Jihadi bride Shamima Begum has been granted legal aid to fight the decision to remove her citizenship, the Mail can reveal today.
In a decision blasted as disgusting’ and ridiculous by MPs, lawyers have successfully asked for taxpayers cash on her behalf, arguing that Home Secretary Sajid Javid’s decision was unfair on the 19-year-old Islamic State acolyte.
It means taxpayers face a legal bill which could run into hundreds of thousands of pounds to fund the former London schoolgirl’s fight to come back to the UK. She is currently in a refugee camp in Syria.
Last night there was fury at the decision by the Legal Aid Agency (LAA), which emerged on the day it was alleged that Begum had stitched suicide bombers into explosive vests. It was also claimed she carried a Kalashnikov rifle and served in a senior role in the IS’s ‘morality police’ as an enforcer of its laws.
The British-born schoolgirl left her family in East London to join IS the age of 15 in February 2015. She lived in the Syrian city of Raqqa and married a Dutch jihadi named Yago Riedijk with whom she had three children, all of whom died as infants.
After being missing for four years, the teenager resurfaced at a refugee camp earlier this year saying she wanted to come home and pleading to be allowed back.
In a dramatic move, Mr Javid ordered that she be stripped of her citizenship ‘in order to protect this country’.
However, the Mail has now learnt that British taxpayers will help pay for her court battle to return, even though Begum has not applied for legal aid herself, nor formally instructed lawyers.
Although lawyers have not been able to speak to her in the refugee camp, the LAA has apparently accepted that her family can initiate an appeal and apply for funding on her behalf. In an extraordinary twist, two law firms applied for the cash on her behalf, with one claiming it had instructions through a third party, but the LAA agreed to grant the funding only to lawyers instructed by her family.
Begum will not be able to attend the case – which will be decided by the Special Immigration Appeals Commission (SIAC) – because she has been barred from returning to Britain.
Last night, there was outrage over the decision, particularly from those who had been denied legal aid in other high-profile cases. A relative of one of the four soldiers killed in the Hyde Park bombing said he was ‘disgusted’ by the move.
Mark Tipper, whose brother Trooper Simon Tipper, 19, was killed in the 1982 atrocity, was refused funding to pursue IRA terrorist John Downey in the civil courts, although the decision was later reversed following public outrage.
Mr Tipper said: It’s absolutely disgusting. You have got someone who has turned their back on their country and supports a terrorist group, then wants to come back and what does the Legal Aid Agency do? Gives her money to fund that fight.
It’s extraordinary, it’s totally wrong and it just shows how bad the legal aid system is.
Tasnime Akunjee, a lawyer who has represented Begum’s family since 2015, confirmed that legal aid had been granted after an application was made on March 19. Mr Akunjee launched the appeal against Mr Javid’s decision but he was unable to take formal instruction from Begum after authorities at the al-Roj refugee camp would not let him see her.

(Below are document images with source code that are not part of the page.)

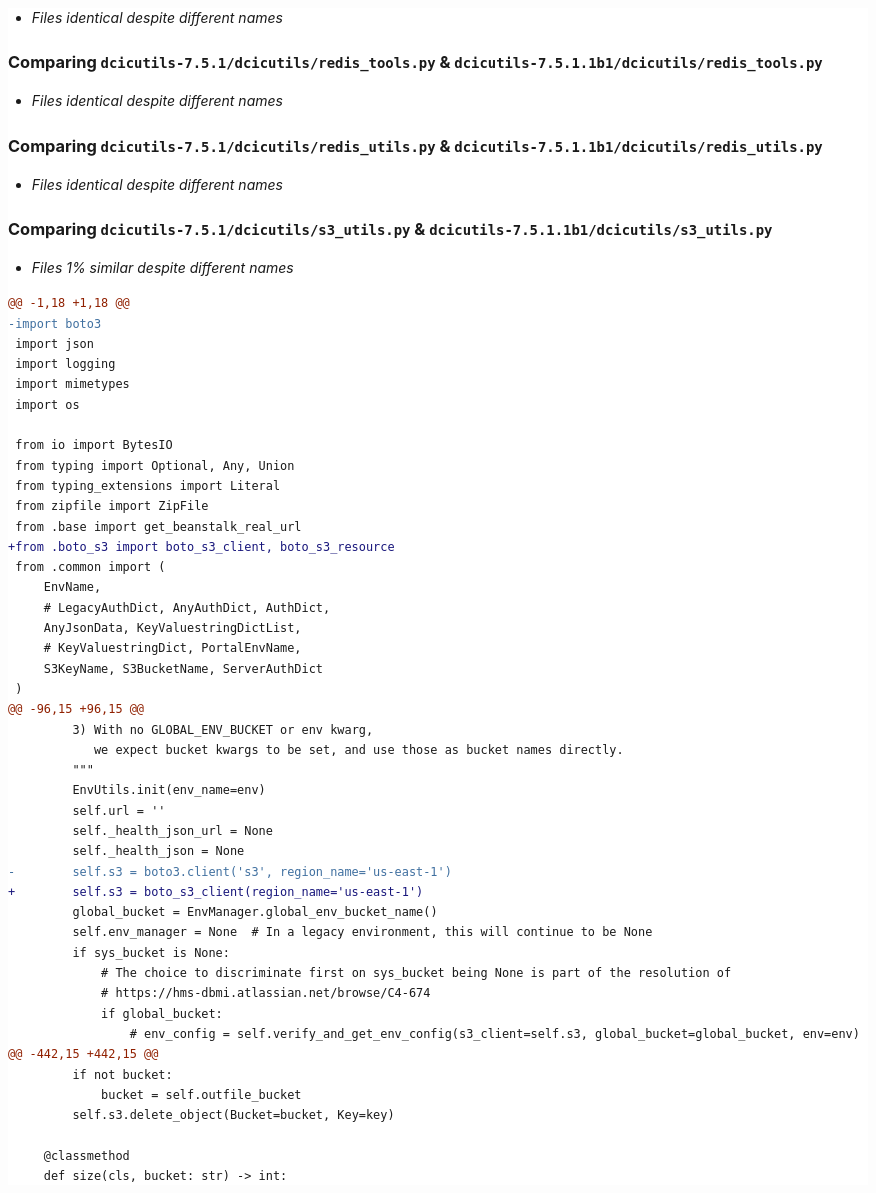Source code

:  * *Files identical despite different names*

### Comparing `dcicutils-7.5.1/dcicutils/redis_tools.py` & `dcicutils-7.5.1.1b1/dcicutils/redis_tools.py`

 * *Files identical despite different names*

### Comparing `dcicutils-7.5.1/dcicutils/redis_utils.py` & `dcicutils-7.5.1.1b1/dcicutils/redis_utils.py`

 * *Files identical despite different names*

### Comparing `dcicutils-7.5.1/dcicutils/s3_utils.py` & `dcicutils-7.5.1.1b1/dcicutils/s3_utils.py`

 * *Files 1% similar despite different names*

```diff
@@ -1,18 +1,18 @@
-import boto3
 import json
 import logging
 import mimetypes
 import os
 
 from io import BytesIO
 from typing import Optional, Any, Union
 from typing_extensions import Literal
 from zipfile import ZipFile
 from .base import get_beanstalk_real_url
+from .boto_s3 import boto_s3_client, boto_s3_resource
 from .common import (
     EnvName,
     # LegacyAuthDict, AnyAuthDict, AuthDict,
     AnyJsonData, KeyValuestringDictList,
     # KeyValuestringDict, PortalEnvName,
     S3KeyName, S3BucketName, ServerAuthDict
 )
@@ -96,15 +96,15 @@
         3) With no GLOBAL_ENV_BUCKET or env kwarg,
            we expect bucket kwargs to be set, and use those as bucket names directly.
         """
         EnvUtils.init(env_name=env)
         self.url = ''
         self._health_json_url = None
         self._health_json = None
-        self.s3 = boto3.client('s3', region_name='us-east-1')
+        self.s3 = boto_s3_client(region_name='us-east-1')
         global_bucket = EnvManager.global_env_bucket_name()
         self.env_manager = None  # In a legacy environment, this will continue to be None
         if sys_bucket is None:
             # The choice to discriminate first on sys_bucket being None is part of the resolution of
             # https://hms-dbmi.atlassian.net/browse/C4-674
             if global_bucket:
                 # env_config = self.verify_and_get_env_config(s3_client=self.s3, global_bucket=global_bucket, env=env)
@@ -442,15 +442,15 @@
         if not bucket:
             bucket = self.outfile_bucket
         self.s3.delete_object(Bucket=bucket, Key=key)
 
     @classmethod
     def size(cls, bucket: str) -> int:
```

He passed the case to renowned human rights solicitor Gareth Peirce, who has represented British clients held outside of the UK such as former Guantanamo Bay detainee Moazzam Begg.
Ordinarily, anyone seeking legal aid has to apply in writing or online, filling out a form supplying evidence of eligibility such as bank statements or pay slips to satisfy the means test. But Mr Akunjee said Miss Peirce had satisfied the authorities that the normal documentation could not be provided.
He added: ‘I represent the family who initially brought the case on behalf of Shamima Begum, but the family are not entitled to legal aid – the legal aid is for Shamima Begum alone.’
Even though Begum is no longer a British citizen, legal aid rules state that funding should be available if the case is held in a British court and you have no means to pay.
How she has been allowed to sponge off taxpayers’ money to get back into a country that she hates is absolutely ridiculous.
Tory MP Tim Loughton, former chairman of the home affairs select committee, said: ‘This shows that the Home Secretary was right to strip her of British citizenship.
Playing the victim card when she has clearly been an active and willing participant in the most barbaric terrorist organisation in the world has now been exposed for the lie it was and the UK should have nothing to do with her.
The Home Office said: ‘We do not comment on individual cases, but any decisions to deprive individuals of their citizenship are based on all available evidence and not taken lightly.’
A Legal Aid Agency spokesman said last night: We are unable to comment on individual cases. Anybody applying for legal aid in a Special Immigration Appeal Commission case is subject to strict eligibility tests.
Miss Begum’s father Ahmed Ali said: If she has done anything wrong, she should be brought to England and punished.